А я, почувствовав его одобрение, воспрянул духом, и вскоре ко мне вернулась моя отвага; я оживился и сказал:

— Итак, мой Хармид, подобным же образом обстоит дело и с этим заговором. Научился же я ему, когда находился там, при войске, у некоего фракийского врача из учеников Залмоксида: считается, что врачи эти дают людям бессмертие [12]. Так вот, фракиец этот говорил, будто эллинские врачи правильно передают то, что я тебе сейчас поведал; но Залмоксид, сказал он, наш царь, будучи богом, говорит: “Как не следует пытаться лечить {E} глаза отдельно от головы и голову — отдельно от тела, так не следует и лечить тело, не леча душу, и у эллинских врачей именно тогда бывают неудачи при лечении многих болезней, когда они не признают необходимости заботиться о целом, а между тем если целое в плохом состоянии, то и часть не может быть в порядке13. Ибо, — говорит он, — всё — и хорошее и плохое — порождается в теле и во всем человеке душою, и именно из нее все проистекает, точно так же как в глазах все проистекает {157} от головы.

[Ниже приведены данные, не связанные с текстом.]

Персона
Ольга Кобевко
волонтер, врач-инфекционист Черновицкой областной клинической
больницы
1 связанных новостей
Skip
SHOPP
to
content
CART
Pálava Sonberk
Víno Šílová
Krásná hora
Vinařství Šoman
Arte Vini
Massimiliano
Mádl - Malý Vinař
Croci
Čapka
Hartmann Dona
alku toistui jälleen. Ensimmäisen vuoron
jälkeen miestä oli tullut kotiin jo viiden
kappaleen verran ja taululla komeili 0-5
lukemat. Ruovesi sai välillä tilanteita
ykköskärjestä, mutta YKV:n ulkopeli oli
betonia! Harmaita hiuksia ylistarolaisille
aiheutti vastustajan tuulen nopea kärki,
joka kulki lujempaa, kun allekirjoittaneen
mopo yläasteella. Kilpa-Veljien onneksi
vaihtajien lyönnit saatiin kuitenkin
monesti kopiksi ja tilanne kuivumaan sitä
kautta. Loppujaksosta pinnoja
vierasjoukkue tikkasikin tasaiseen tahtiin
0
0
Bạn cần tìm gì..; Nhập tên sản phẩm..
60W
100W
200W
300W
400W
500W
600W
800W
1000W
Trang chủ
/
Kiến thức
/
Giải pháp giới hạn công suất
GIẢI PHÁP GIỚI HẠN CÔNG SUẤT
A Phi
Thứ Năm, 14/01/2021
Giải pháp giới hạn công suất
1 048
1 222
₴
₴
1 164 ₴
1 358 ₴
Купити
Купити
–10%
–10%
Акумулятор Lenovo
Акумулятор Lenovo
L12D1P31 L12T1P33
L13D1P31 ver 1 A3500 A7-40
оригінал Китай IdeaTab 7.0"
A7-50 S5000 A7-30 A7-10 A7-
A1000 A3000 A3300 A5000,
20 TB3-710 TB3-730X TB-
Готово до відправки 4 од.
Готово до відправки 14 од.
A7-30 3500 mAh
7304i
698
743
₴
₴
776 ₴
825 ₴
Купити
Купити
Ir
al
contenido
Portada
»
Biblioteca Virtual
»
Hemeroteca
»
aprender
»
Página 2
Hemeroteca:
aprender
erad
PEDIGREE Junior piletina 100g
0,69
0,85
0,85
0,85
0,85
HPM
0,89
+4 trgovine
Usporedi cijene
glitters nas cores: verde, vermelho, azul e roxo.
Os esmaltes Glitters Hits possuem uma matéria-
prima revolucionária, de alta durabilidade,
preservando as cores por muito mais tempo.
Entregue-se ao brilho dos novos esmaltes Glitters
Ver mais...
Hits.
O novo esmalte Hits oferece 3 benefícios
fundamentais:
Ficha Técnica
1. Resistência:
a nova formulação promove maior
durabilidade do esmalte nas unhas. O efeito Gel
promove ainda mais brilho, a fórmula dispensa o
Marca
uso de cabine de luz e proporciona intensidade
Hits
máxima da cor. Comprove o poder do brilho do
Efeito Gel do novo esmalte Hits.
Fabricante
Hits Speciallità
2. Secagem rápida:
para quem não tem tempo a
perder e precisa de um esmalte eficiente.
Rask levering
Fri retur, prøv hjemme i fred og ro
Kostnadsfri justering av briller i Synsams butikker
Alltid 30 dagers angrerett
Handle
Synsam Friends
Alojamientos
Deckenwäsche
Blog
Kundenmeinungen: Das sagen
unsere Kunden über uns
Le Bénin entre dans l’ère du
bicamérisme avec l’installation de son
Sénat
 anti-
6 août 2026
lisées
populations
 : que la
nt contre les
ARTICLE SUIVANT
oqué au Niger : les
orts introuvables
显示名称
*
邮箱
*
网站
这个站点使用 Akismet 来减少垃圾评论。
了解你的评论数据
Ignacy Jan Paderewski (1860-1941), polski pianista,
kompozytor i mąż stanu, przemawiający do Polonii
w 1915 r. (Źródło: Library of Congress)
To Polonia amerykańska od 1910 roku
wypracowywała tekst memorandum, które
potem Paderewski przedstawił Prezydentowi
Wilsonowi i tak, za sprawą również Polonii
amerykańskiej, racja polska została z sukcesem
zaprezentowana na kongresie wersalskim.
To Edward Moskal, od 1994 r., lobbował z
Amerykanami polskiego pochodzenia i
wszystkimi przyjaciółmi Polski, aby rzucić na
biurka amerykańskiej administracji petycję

Потому-то и надо прежде всего и преимущественно лечить душу, если хочешь, чтобы и голова и все остальное тело хорошо себя чувствовали. Лечить же душу, дорогой мой, должно известными заклинаниями, последние же представляют собой не что иное, как верные речи [14]: от этих речей в душе укореняется рассудительность, а ее укоренение и присутствие облегчают внедрение здоровья и в области головы и в области всего {B} тела”. Так он наставлял меня и относительно лекарства и относительно заговоров: мол, пусть никто не вздумает убеждать тебя излечить ему голову с помощью этого лекарства, если он прежде не даст тебе подлечить с помощью заговора его душу. “Ныне, — сказал он, — распространенной среди людей ошибкой является попытка некоторых из них лечить либо одним из этих средств, либо другим”. И он наказывал весьма настойчиво, чтобы я не поддавался на уговоры ни богатых людей, ни знатных, ни красивых и не поступал бы вопреки этому {C} наставлению. Я же послушаюсь его (ведь я поклялся ему, так что мне необходимо повиноваться!), и если ты пожелаешь, согласно наставлениям чужеземца, сначала предоставить мне душу, чтобы заговорить ее заговором фракийца, то я присовокуплю к этому и лекарство для головы; если же не пожелаешь, то у меня нет средства помочь тебе, мой милый Хармид.

Критий, услышав эти мои слова, воскликнул:

— Мой Сократ, головная боль была бы для юноши истинным даром Гермеса [15], если бы она вынудила его ради головы усовершенствовать и свой разум. Скажу тебе, однако, что Хармид отличается от своих сверстников не только своим внешним обликом, но и тем самым, {D} ради чего нужен, по твоим словам, твой заговор: ведь заговор этот служит приобретению рассудительности, не так ли?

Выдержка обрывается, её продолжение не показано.